Biomechanical Analysis of Headless Compression Screw Versus Tension Band Wiring for Proximal Interphalangeal Joint Arthrodesis

Abstract

Proximal interphalangeal (PIP) joint arthrodesis is a procedure employed to address arthritis, instability, and deformity. Multiple fixation methods are available to maintain stability across the arthrodesis interval, including headless compression screws (HCSs), tension band wiring (TBW), plating, and Kirschner wire constructs. The purpose of this study was to compare the biomechanical properties of the HCS and TBW techniques. Thirty-two nonthumb digits from the paired upper limbs of four fresh frozen cadavers were divided into pairs, matching contralateral digits from the same specimen. One PIP joint of each pair was fused with an antegrade 3.5 mm HCS, and the second was fused with TBW using 0.035 in. Kirschner wires with 24-gauge dental wire. Each construct was then stressed to 10 N in the radial deviation, ulnar deviation, flexion, and extension planes, and stiffness (N/mm) was calculated.

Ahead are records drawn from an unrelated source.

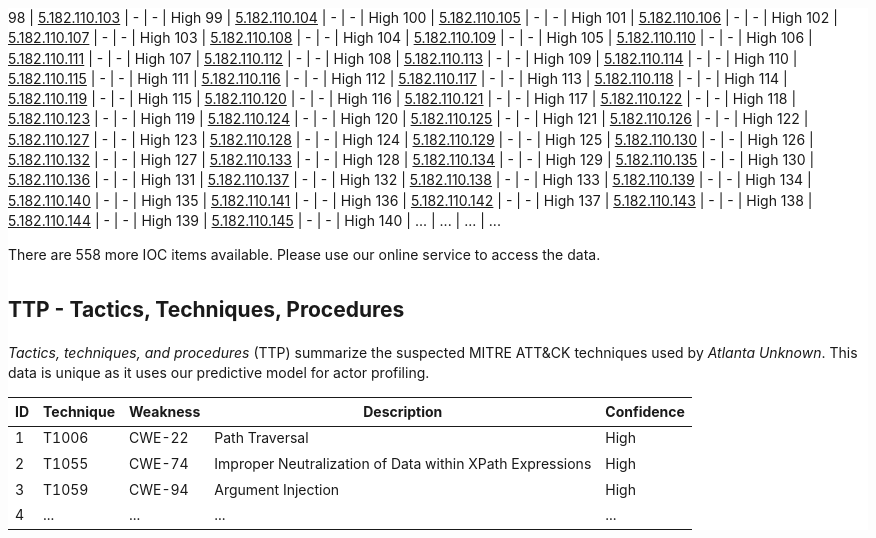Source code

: 98 | [5.182.110.103](https://vuldb.com/?ip.5.182.110.103) | - | - | High
99 | [5.182.110.104](https://vuldb.com/?ip.5.182.110.104) | - | - | High
100 | [5.182.110.105](https://vuldb.com/?ip.5.182.110.105) | - | - | High
101 | [5.182.110.106](https://vuldb.com/?ip.5.182.110.106) | - | - | High
102 | [5.182.110.107](https://vuldb.com/?ip.5.182.110.107) | - | - | High
103 | [5.182.110.108](https://vuldb.com/?ip.5.182.110.108) | - | - | High
104 | [5.182.110.109](https://vuldb.com/?ip.5.182.110.109) | - | - | High
105 | [5.182.110.110](https://vuldb.com/?ip.5.182.110.110) | - | - | High
106 | [5.182.110.111](https://vuldb.com/?ip.5.182.110.111) | - | - | High
107 | [5.182.110.112](https://vuldb.com/?ip.5.182.110.112) | - | - | High
108 | [5.182.110.113](https://vuldb.com/?ip.5.182.110.113) | - | - | High
109 | [5.182.110.114](https://vuldb.com/?ip.5.182.110.114) | - | - | High
110 | [5.182.110.115](https://vuldb.com/?ip.5.182.110.115) | - | - | High
111 | [5.182.110.116](https://vuldb.com/?ip.5.182.110.116) | - | - | High
112 | [5.182.110.117](https://vuldb.com/?ip.5.182.110.117) | - | - | High
113 | [5.182.110.118](https://vuldb.com/?ip.5.182.110.118) | - | - | High
114 | [5.182.110.119](https://vuldb.com/?ip.5.182.110.119) | - | - | High
115 | [5.182.110.120](https://vuldb.com/?ip.5.182.110.120) | - | - | High
116 | [5.182.110.121](https://vuldb.com/?ip.5.182.110.121) | - | - | High
117 | [5.182.110.122](https://vuldb.com/?ip.5.182.110.122) | - | - | High
118 | [5.182.110.123](https://vuldb.com/?ip.5.182.110.123) | - | - | High
119 | [5.182.110.124](https://vuldb.com/?ip.5.182.110.124) | - | - | High
120 | [5.182.110.125](https://vuldb.com/?ip.5.182.110.125) | - | - | High
121 | [5.182.110.126](https://vuldb.com/?ip.5.182.110.126) | - | - | High
122 | [5.182.110.127](https://vuldb.com/?ip.5.182.110.127) | - | - | High
123 | [5.182.110.128](https://vuldb.com/?ip.5.182.110.128) | - | - | High
124 | [5.182.110.129](https://vuldb.com/?ip.5.182.110.129) | - | - | High
125 | [5.182.110.130](https://vuldb.com/?ip.5.182.110.130) | - | - | High
126 | [5.182.110.132](https://vuldb.com/?ip.5.182.110.132) | - | - | High
127 | [5.182.110.133](https://vuldb.com/?ip.5.182.110.133) | - | - | High
128 | [5.182.110.134](https://vuldb.com/?ip.5.182.110.134) | - | - | High
129 | [5.182.110.135](https://vuldb.com/?ip.5.182.110.135) | - | - | High
130 | [5.182.110.136](https://vuldb.com/?ip.5.182.110.136) | - | - | High
131 | [5.182.110.137](https://vuldb.com/?ip.5.182.110.137) | - | - | High
132 | [5.182.110.138](https://vuldb.com/?ip.5.182.110.138) | - | - | High
133 | [5.182.110.139](https://vuldb.com/?ip.5.182.110.139) | - | - | High
134 | [5.182.110.140](https://vuldb.com/?ip.5.182.110.140) | - | - | High
135 | [5.182.110.141](https://vuldb.com/?ip.5.182.110.141) | - | - | High
136 | [5.182.110.142](https://vuldb.com/?ip.5.182.110.142) | - | - | High
137 | [5.182.110.143](https://vuldb.com/?ip.5.182.110.143) | - | - | High
138 | [5.182.110.144](https://vuldb.com/?ip.5.182.110.144) | - | - | High
139 | [5.182.110.145](https://vuldb.com/?ip.5.182.110.145) | - | - | High
140 | ... | ... | ... | ...

There are 558 more IOC items available. Please use our online service to access the data.

## TTP - Tactics, Techniques, Procedures

_Tactics, techniques, and procedures_ (TTP) summarize the suspected MITRE ATT&CK techniques used by _Atlanta Unknown_. This data is unique as it uses our predictive model for actor profiling.

ID | Technique | Weakness | Description | Confidence
-- | --------- | -------- | ----------- | ----------
1 | T1006 | CWE-22 | Path Traversal | High
2 | T1055 | CWE-74 | Improper Neutralization of Data within XPath Expressions | High
3 | T1059 | CWE-94 | Argument Injection | High
4 | ... | ... | ... | ...
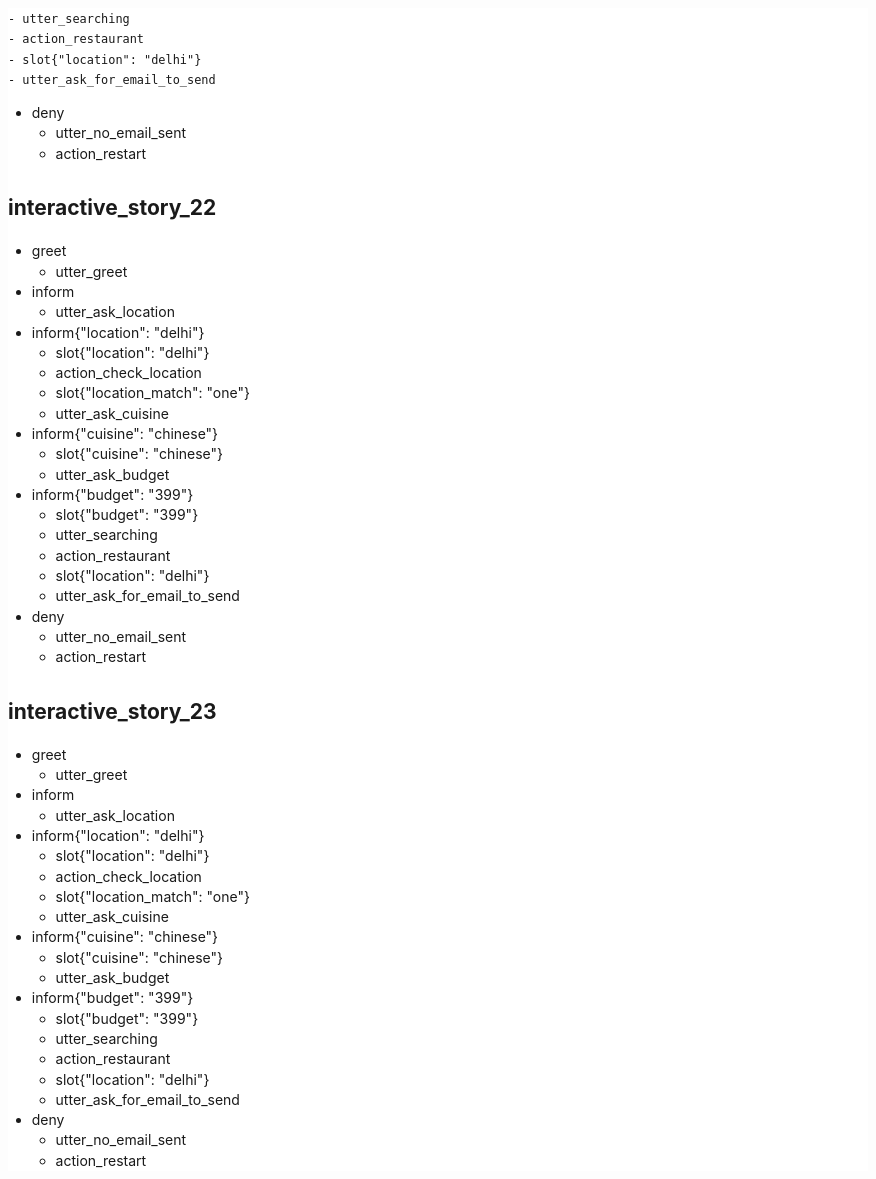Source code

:     - utter_searching
    - action_restaurant
    - slot{"location": "delhi"}
    - utter_ask_for_email_to_send
* deny
    - utter_no_email_sent
	- action_restart

## interactive_story_22
* greet
    - utter_greet
* inform
    - utter_ask_location
* inform{"location": "delhi"}
    - slot{"location": "delhi"}
    - action_check_location
    - slot{"location_match": "one"}
    - utter_ask_cuisine
* inform{"cuisine": "chinese"}
    - slot{"cuisine": "chinese"}
    - utter_ask_budget
* inform{"budget": "399"}
    - slot{"budget": "399"}
    - utter_searching
    - action_restaurant
    - slot{"location": "delhi"}
    - utter_ask_for_email_to_send
* deny
    - utter_no_email_sent
	- action_restart

## interactive_story_23
* greet
    - utter_greet
* inform
    - utter_ask_location
* inform{"location": "delhi"}
    - slot{"location": "delhi"}
    - action_check_location
    - slot{"location_match": "one"}
    - utter_ask_cuisine
* inform{"cuisine": "chinese"}
    - slot{"cuisine": "chinese"}
    - utter_ask_budget
* inform{"budget": "399"}
    - slot{"budget": "399"}
    - utter_searching
    - action_restaurant
    - slot{"location": "delhi"}
    - utter_ask_for_email_to_send
* deny
    - utter_no_email_sent
	- action_restart
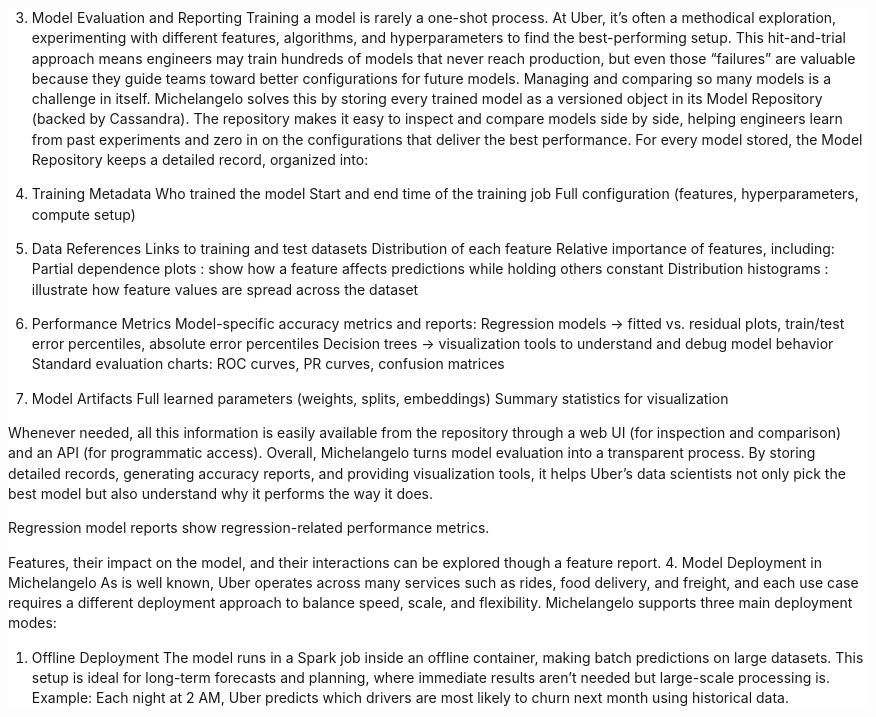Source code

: 
3. Model Evaluation and Reporting
Training a model is rarely a one-shot process. At Uber, it’s often a methodical exploration, experimenting with different features, algorithms, and hyperparameters to find the best-performing setup.
This hit-and-trial approach means engineers may train hundreds of models that never reach production, but even those “failures” are valuable because they guide teams toward better configurations for future models. 
Managing and comparing so many models is a challenge in itself. Michelangelo solves this by storing every trained model as a versioned object in its Model Repository (backed by Cassandra). 
The repository makes it easy to inspect and compare models side by side, helping engineers learn from past experiments and zero in on the configurations that deliver the best performance. 
For every model stored, the Model Repository keeps a detailed record, organized into:
1. Training Metadata
Who trained the model
Start and end time of the training job
Full configuration (features, hyperparameters, compute setup)
2. Data References
Links to training and test datasets
Distribution of each feature
Relative importance of features, including:
Partial dependence plots : show how a feature affects predictions while holding others constant
Distribution histograms :  illustrate how feature values are spread across the dataset
3. Performance Metrics
Model-specific accuracy metrics and reports:
Regression models → fitted vs. residual plots, train/test error percentiles, absolute error percentiles
Decision trees → visualization tools to understand and debug model behavior
Standard evaluation charts: ROC curves, PR curves, confusion matrices


4. Model Artifacts
Full learned parameters (weights, splits, embeddings)
Summary statistics for visualization

Whenever needed, all this information is easily available from the repository through a web UI (for inspection and comparison) and an API (for programmatic access).
Overall, Michelangelo turns model evaluation into a transparent process. By storing detailed records, generating accuracy reports, and providing visualization tools, it helps Uber’s data scientists not only pick the best model but also understand why it performs the way it does.


Regression model reports show regression-related performance metrics.


 Features, their impact on the model, and their interactions can be explored though a feature report.
4. Model Deployment in Michelangelo
As is well known, Uber operates across many services such as rides, food delivery, and freight, and each use case requires a different deployment approach to balance speed, scale, and flexibility. 
Michelangelo supports three main deployment modes:
1. Offline Deployment
The model runs in a Spark job inside an offline container, making batch predictions on large datasets. This setup is ideal for long-term forecasts and planning, where immediate results aren’t needed but large-scale processing is.
Example: Each night at 2 AM, Uber predicts which drivers are most likely to churn next month using historical data.
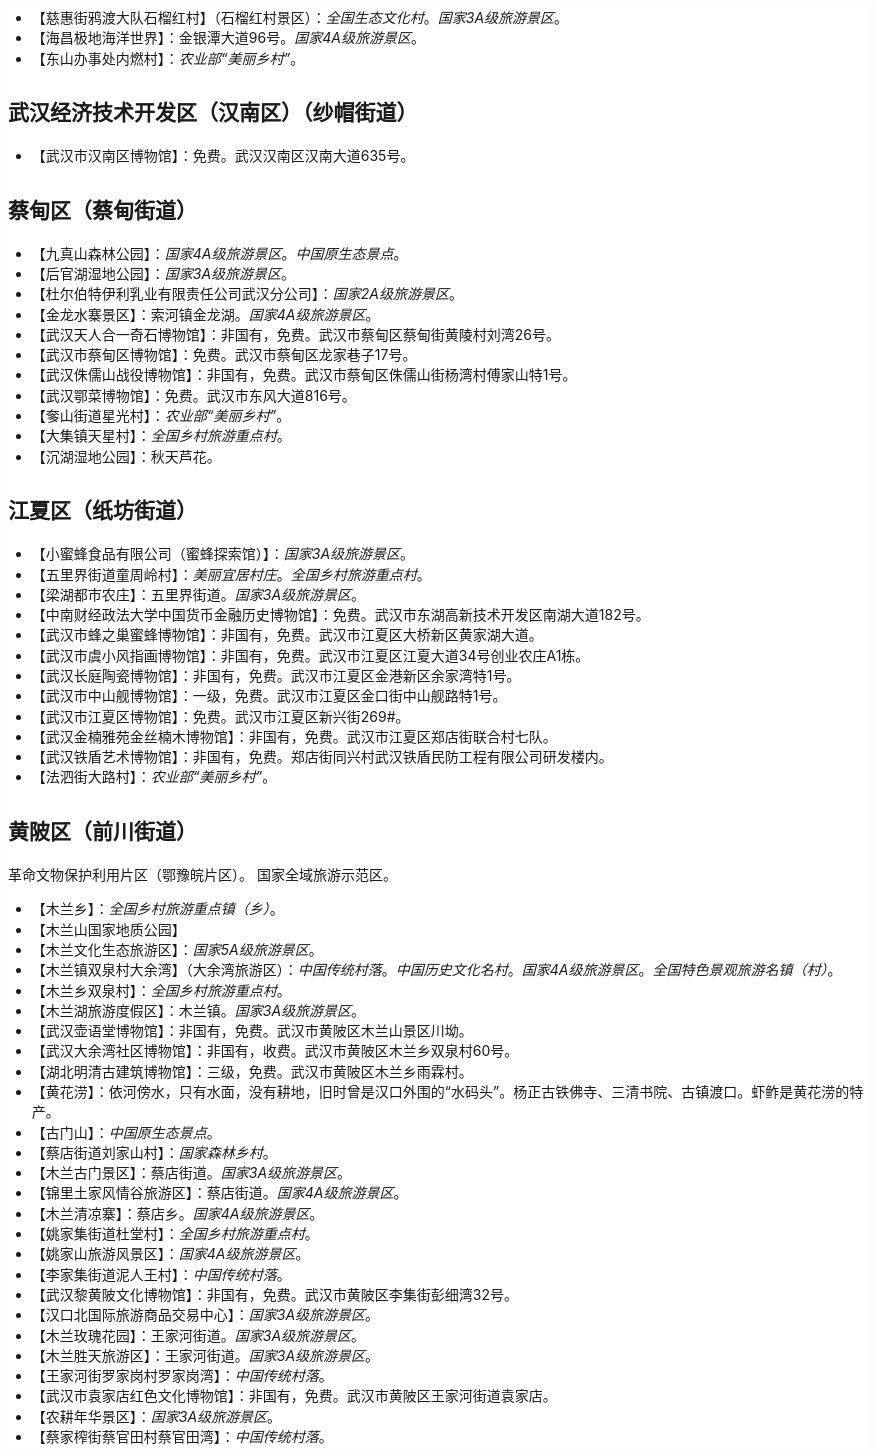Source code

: * 【慈惠街鸦渡大队石榴红村】（石榴红村景区）：*全国生态文化村*。*国家3A级旅游景区*。
* 【海昌极地海洋世界】：金银潭大道96号。*国家4A级旅游景区*。
* 【东山办事处内燃村】：*农业部“美丽乡村”*。
## 武汉经济技术开发区（汉南区）（纱帽街道）
* 【武汉市汉南区博物馆】：免费。武汉汉南区汉南大道635号。
## 蔡甸区（蔡甸街道）
* 【九真山森林公园】：*国家4A级旅游景区*。*中国原生态景点*。
* 【后官湖湿地公园】：*国家3A级旅游景区*。
* 【杜尔伯特伊利乳业有限责任公司武汉分公司】：*国家2A级旅游景区*。
* 【金龙水寨景区】：索河镇金龙湖。*国家4A级旅游景区*。
* 【武汉天人合一奇石博物馆】：非国有，免费。武汉市蔡甸区蔡甸街黄陵村刘湾26号。
* 【武汉市蔡甸区博物馆】：免费。武汉市蔡甸区龙家巷子17号。
* 【武汉侏儒山战役博物馆】：非国有，免费。武汉市蔡甸区侏儒山街杨湾村傅家山特1号。
* 【武汉鄂菜博物馆】：免费。武汉市东风大道816号。
* 【奓山街道星光村】：*农业部“美丽乡村”*。
* 【大集镇天星村】：*全国乡村旅游重点村*。
* 【沉湖湿地公园】：秋天芦花。
## 江夏区（纸坊街道）
* 【小蜜蜂食品有限公司（蜜蜂探索馆）】：*国家3A级旅游景区*。
* 【五里界街道童周岭村】：*美丽宜居村庄*。*全国乡村旅游重点村*。
* 【梁湖都市农庄】：五里界街道。*国家3A级旅游景区*。
* 【中南财经政法大学中国货币金融历史博物馆】：免费。武汉市东湖高新技术开发区南湖大道182号。
* 【武汉市蜂之巢蜜蜂博物馆】：非国有，免费。武汉市江夏区大桥新区黄家湖大道。
* 【武汉市虞小风指画博物馆】：非国有，免费。武汉市江夏区江夏大道34号创业农庄A1栋。
* 【武汉长庭陶瓷博物馆】：非国有，免费。武汉市江夏区金港新区余家湾特1号。
* 【武汉市中山舰博物馆】：一级，免费。武汉市江夏区金口街中山舰路特1号。
* 【武汉市江夏区博物馆】：免费。武汉市江夏区新兴街269#。
* 【武汉金楠雅苑金丝楠木博物馆】：非国有，免费。武汉市江夏区郑店街联合村七队。
* 【武汉铁盾艺术博物馆】：非国有，免费。郑店街同兴村武汉铁盾民防工程有限公司研发楼内。
* 【法泗街大路村】：*农业部“美丽乡村”*。
## 黄陂区（前川街道）
革命文物保护利用片区（鄂豫皖片区）。
国家全域旅游示范区。
* 【木兰乡】：*全国乡村旅游重点镇（乡）*。
* 【木兰山国家地质公园】
* 【木兰文化生态旅游区】：*国家5A级旅游景区*。
* 【木兰镇双泉村大余湾】（大余湾旅游区）：*中国传统村落*。*中国历史文化名村*。*国家4A级旅游景区*。*全国特色景观旅游名镇（村）*。
* 【木兰乡双泉村】：*全国乡村旅游重点村*。
* 【木兰湖旅游度假区】：木兰镇。*国家3A级旅游景区*。
* 【武汉壶语堂博物馆】：非国有，免费。武汉市黄陂区木兰山景区川坳。
* 【武汉大余湾社区博物馆】：非国有，收费。武汉市黄陂区木兰乡双泉村60号。
* 【湖北明清古建筑博物馆】：三级，免费。武汉市黄陂区木兰乡雨霖村。
* 【黄花涝】：依河傍水，只有水面，没有耕地，旧时曾是汉口外围的“水码头”。杨正古铁佛寺、三清书院、古镇渡口。虾鲊是黄花涝的特产。
* 【古门山】：*中国原生态景点*。
* 【蔡店街道刘家山村】：*国家森林乡村*。
* 【木兰古门景区】：蔡店街道。*国家3A级旅游景区*。
* 【锦里土家风情谷旅游区】：蔡店街道。*国家4A级旅游景区*。
* 【木兰清凉寨】：蔡店乡。*国家4A级旅游景区*。
* 【姚家集街道杜堂村】：*全国乡村旅游重点村*。
* 【姚家山旅游风景区】：*国家4A级旅游景区*。
* 【李家集街道泥人王村】：*中国传统村落*。
* 【武汉黎黄陂文化博物馆】：非国有，免费。武汉市黄陂区李集街彭细湾32号。
* 【汉口北国际旅游商品交易中心】：*国家3A级旅游景区*。
* 【木兰玫瑰花园】：王家河街道。*国家3A级旅游景区*。
* 【木兰胜天旅游区】：王家河街道。*国家3A级旅游景区*。
* 【王家河街罗家岗村罗家岗湾】：*中国传统村落*。
* 【武汉市袁家店红色文化博物馆】：非国有，免费。武汉市黄陂区王家河街道袁家店。
* 【农耕年华景区】：*国家3A级旅游景区*。
* 【蔡家榨街蔡官田村蔡官田湾】：*中国传统村落*。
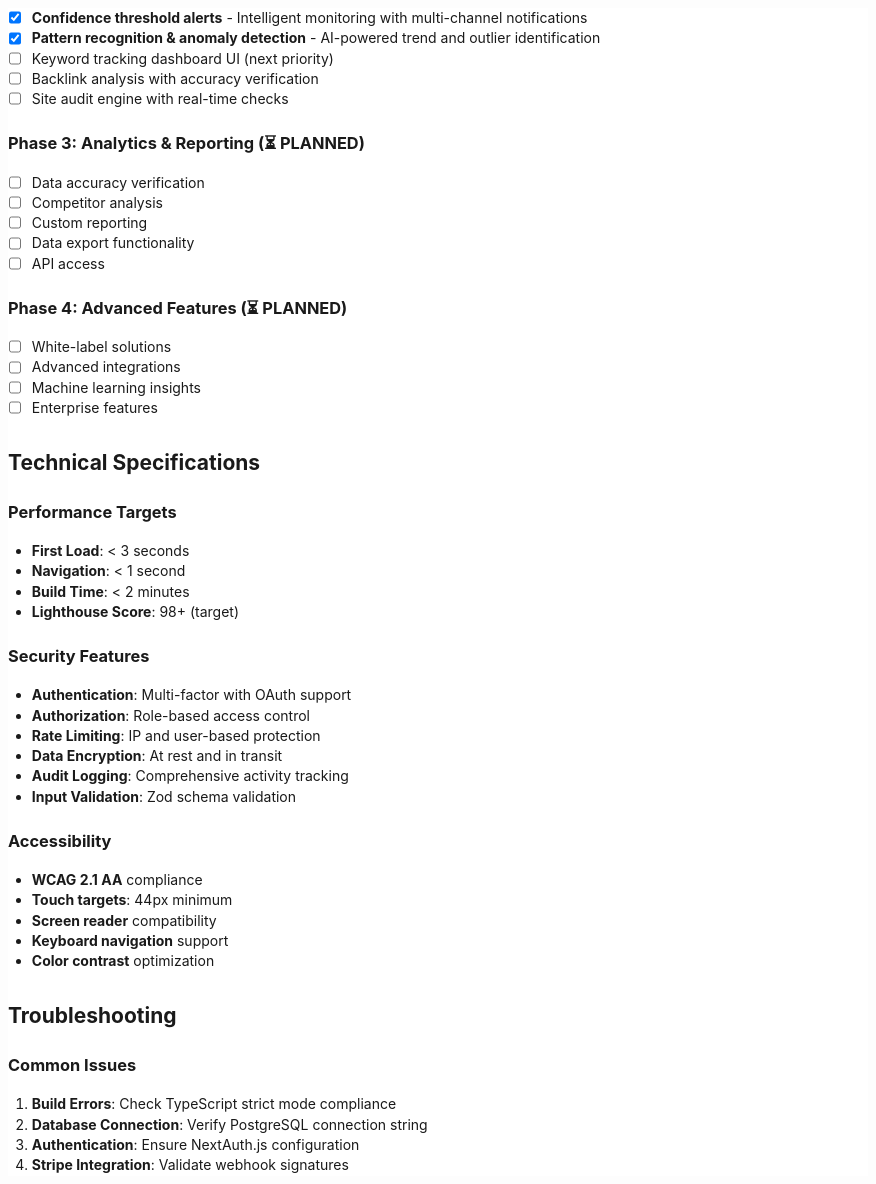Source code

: - [x] **Confidence threshold alerts** - Intelligent monitoring with multi-channel notifications
- [x] **Pattern recognition & anomaly detection** - AI-powered trend and outlier identification
- [ ] Keyword tracking dashboard UI (next priority)
- [ ] Backlink analysis with accuracy verification
- [ ] Site audit engine with real-time checks

### Phase 3: Analytics & Reporting (⏳ PLANNED)
- [ ] Data accuracy verification
- [ ] Competitor analysis
- [ ] Custom reporting
- [ ] Data export functionality
- [ ] API access

### Phase 4: Advanced Features (⏳ PLANNED)
- [ ] White-label solutions
- [ ] Advanced integrations
- [ ] Machine learning insights
- [ ] Enterprise features

## Technical Specifications

### Performance Targets
- **First Load**: < 3 seconds
- **Navigation**: < 1 second
- **Build Time**: < 2 minutes
- **Lighthouse Score**: 98+ (target)

### Security Features
- **Authentication**: Multi-factor with OAuth support
- **Authorization**: Role-based access control
- **Rate Limiting**: IP and user-based protection
- **Data Encryption**: At rest and in transit
- **Audit Logging**: Comprehensive activity tracking
- **Input Validation**: Zod schema validation

### Accessibility
- **WCAG 2.1 AA** compliance
- **Touch targets**: 44px minimum
- **Screen reader** compatibility
- **Keyboard navigation** support
- **Color contrast** optimization

## Troubleshooting

### Common Issues
1. **Build Errors**: Check TypeScript strict mode compliance
2. **Database Connection**: Verify PostgreSQL connection string
3. **Authentication**: Ensure NextAuth.js configuration
4. **Stripe Integration**: Validate webhook signatures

The fingers were stressed to failure in extension with the ultimate load and mode of failure recorded. When stressed in extension, the HCS construct had a significantly greater mean stiffness than the TBW construct (16.4 N/mm vs 10.8 N/mm). The stiffness in all other planes of motion were similar between the two constructs. The mean ultimate load to failure in extension was 91.4 N for the HCS and 41.9 N for the TBW. The most common mode of failure was fracture of the dorsal lip of the proximal phalanx (13/16) for the HCS and bending of the K-wires (15/16) for TBW. Arthrodesis of the PIP joint using a HCS resulted in a construct that was significantly stiffer in extension with greater than double the load to failure compared to TBW. Although the stiffness required to achieve successful PIP joint arthrodesis has not been well quantified, the HCS proved to be the most favorable construct with respect to initial strength and stability.